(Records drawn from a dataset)
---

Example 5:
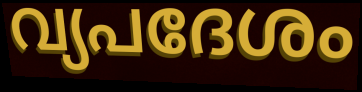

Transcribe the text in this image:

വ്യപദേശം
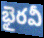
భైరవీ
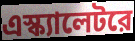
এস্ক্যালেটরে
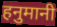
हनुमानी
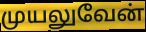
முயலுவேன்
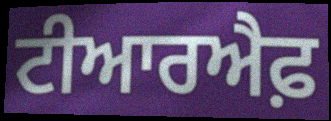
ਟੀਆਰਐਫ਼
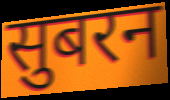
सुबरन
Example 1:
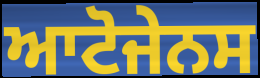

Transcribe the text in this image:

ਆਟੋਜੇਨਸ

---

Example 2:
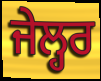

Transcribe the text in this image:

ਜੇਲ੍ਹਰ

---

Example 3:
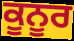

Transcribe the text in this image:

## TASK ITEM
What lines in the entries above include the string "Example"? Return each one.

## YOUR SOLUTION
Example 5:
Example 1:
Example 2:
Example 3:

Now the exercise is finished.